Cette exposition à été présentée au Musée d’art de Joliette en 2016, au Centre d’art Jacques et Michel Auger à Victoriaville en 2018, ainsi qu’à la galerie La Castiglione à Montréal, en 2019.

 

Suite cinétique 2016-2018Les herbes, La forêt du chevreuil à lunettes, Nous trois, Entrelacs et L’éclaircie.

Depuis le milieu des années 2010, je m’applique à capter de courtes séquences avec un appareil bas de gamme qui peut faire de courts films : le Lomokino. Ce petit boîtier, tout en plastique, permet de tourner de courts films animés sur une bobine 35 mm de 36 poses, de format 24 x 36. L’appareil est actionné par une manivelle qu’on tourne pour contrôler la vitesse de déroulement de la pellicule. Cet appareil produit au final 144 petites images sur la bobine de pellicule 36 poses. Au fil de mes expérimentations avec ce boîtier, je me suis rendu compte que la simulation du déroulement du temps se trouve amplifiée par le fait de présenter le résultat sans animation, en pièces détachées.

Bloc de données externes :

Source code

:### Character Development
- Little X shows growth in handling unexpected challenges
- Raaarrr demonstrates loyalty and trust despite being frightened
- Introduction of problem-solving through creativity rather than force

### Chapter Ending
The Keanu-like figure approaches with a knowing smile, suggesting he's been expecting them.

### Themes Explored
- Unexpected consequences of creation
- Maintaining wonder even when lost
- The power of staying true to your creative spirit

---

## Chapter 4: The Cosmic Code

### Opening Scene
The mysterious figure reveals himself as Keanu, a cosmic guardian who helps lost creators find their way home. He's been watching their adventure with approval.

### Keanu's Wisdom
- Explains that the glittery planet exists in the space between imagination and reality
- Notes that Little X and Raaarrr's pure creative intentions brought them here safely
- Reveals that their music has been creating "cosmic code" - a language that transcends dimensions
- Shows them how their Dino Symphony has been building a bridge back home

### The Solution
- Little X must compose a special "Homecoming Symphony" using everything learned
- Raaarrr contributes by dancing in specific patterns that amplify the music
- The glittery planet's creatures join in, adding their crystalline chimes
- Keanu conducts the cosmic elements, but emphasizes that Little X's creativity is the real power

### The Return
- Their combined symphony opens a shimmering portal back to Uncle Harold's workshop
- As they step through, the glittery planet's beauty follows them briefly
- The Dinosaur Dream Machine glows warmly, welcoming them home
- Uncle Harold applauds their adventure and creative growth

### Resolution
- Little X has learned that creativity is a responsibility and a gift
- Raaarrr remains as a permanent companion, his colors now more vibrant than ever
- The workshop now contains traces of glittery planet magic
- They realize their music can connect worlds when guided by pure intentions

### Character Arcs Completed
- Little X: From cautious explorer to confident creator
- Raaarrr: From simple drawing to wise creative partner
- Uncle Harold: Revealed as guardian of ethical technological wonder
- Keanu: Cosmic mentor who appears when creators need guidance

Le point d’ancrage de chacune des séries de Suite cinétique est la documentation spécifique d’une promenade effectuée dans un lieu circonscrit. Un champ de graminées pour Les herbes, la lisière d’une forêt pour La forêt du chevreuil à lunettes, une futaie de vinaigriers sur le bord d’un lac pour Entrelacs, et une maison abandonnée près d’une pinède pour L’éclaircie. Les séquences sont parfois présentées dans l’ordre temporel de captation (Les herbes) mais, plus souvent, je m’amuse à déconstruire la temporalité des séquences captées, pour les recomposer en les ponctuant d’images issues de contextes de prise de vues différents.